I used to sign off posts with a link to One Hundred Months.  After publication of the AR-4 (2007), a consensus emerged that action within a decade is vital, because there is a good chance that unmitigated climate change would be irreversible by 2017 or thereabouts.  The Guardian started running the One Hundred Months blog, and the climate clock was set.  In 100 Months: Technical Note, Victoria Johnson and Andrew Simms write:
We calculate that 100 months from 1 August 2008, atmospheric concentrations of greenhouse gases will begin to exceed a point whereby it is no longer likely we will be able to avert potentially irreversible climate change.  'Likely' in this context refers to the definition of risk used by the IPCC to mean that, at that particular level of GHG concentration, there is only a 66-90 per cent change of global average surface temperatures stabilizing at 2 C above pre-industrial levels.  Once this concentration is exceeded, it becomes more and more likely that we will overshoot a 2 C level of warming.  This is the maximum acceptable level of temperature rise agreed by the European Union and others as necessary to retain reasonable confidence of preventing uncontrollable and ultimately catastrophic warming.  We also believe this calculation to be conservative.

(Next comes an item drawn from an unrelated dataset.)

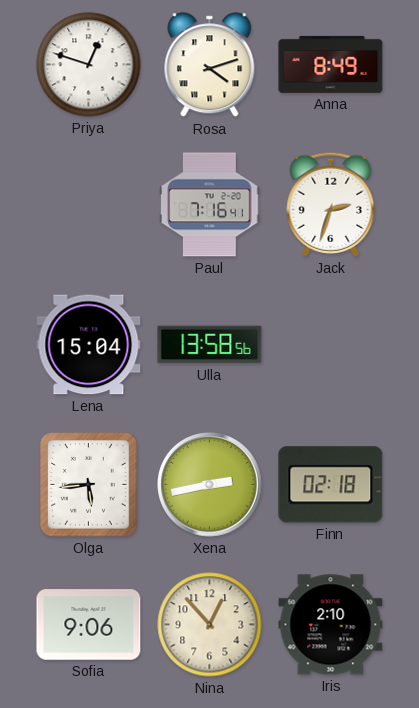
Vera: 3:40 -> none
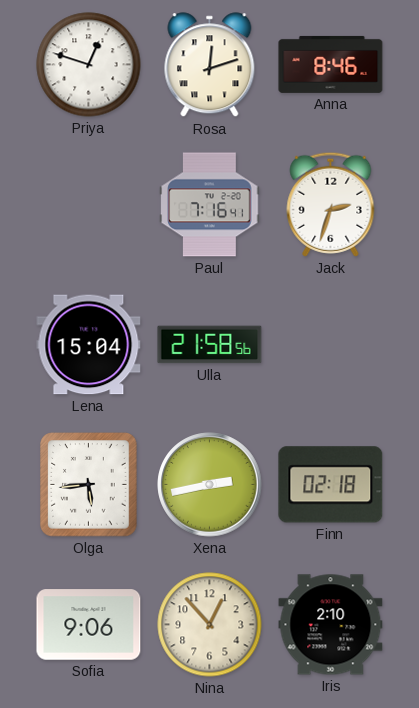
Rosa: 4:12 -> 12:12
Anna: 8:49 -> 8:46
Ulla: 13:58 -> 21:58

Indeed.  For policy action, crossing this threshold means that from then on out climate policies would be reactive only; the window for proactive policy initiatives will have closed then.  It also means that the policy goals will shift from sustainability and mitigation (unattainable beyond the threshold) to adaptation and resilience, which, of course, are polite words for damage control and managed decline.  Now the clock ticks at fifty-one months

The problem is that Johnson and Simms coordinate the countdown with the likelihood of averting irreversible change.  But what does "averting irreversible change" mean?  Does it mean we can undo the changes that have already occurred?  Does anyone seriously believe we can still reverse the summer sea ice trend? It seems wildly implausible to assume things can still be turned around.  Does it mean we can prevent more changes from occurring?  But that seems improbable too, since positive feedback loops are already at it: the thaw feeds on itself because of the dropping albedo caused by the thaw; and GHG concentrations soar higher because CH4 outgassing has started on the Arctic landmasses from the warming permafrost.  We are not fifty-one months away from the point of no return.  We have already entered the new climate regime.  We cannot go back to the way things used to be.  And while we can presumably still slow things down, we cannot prevent more changes from occurring either.  Welcome to the tipping point.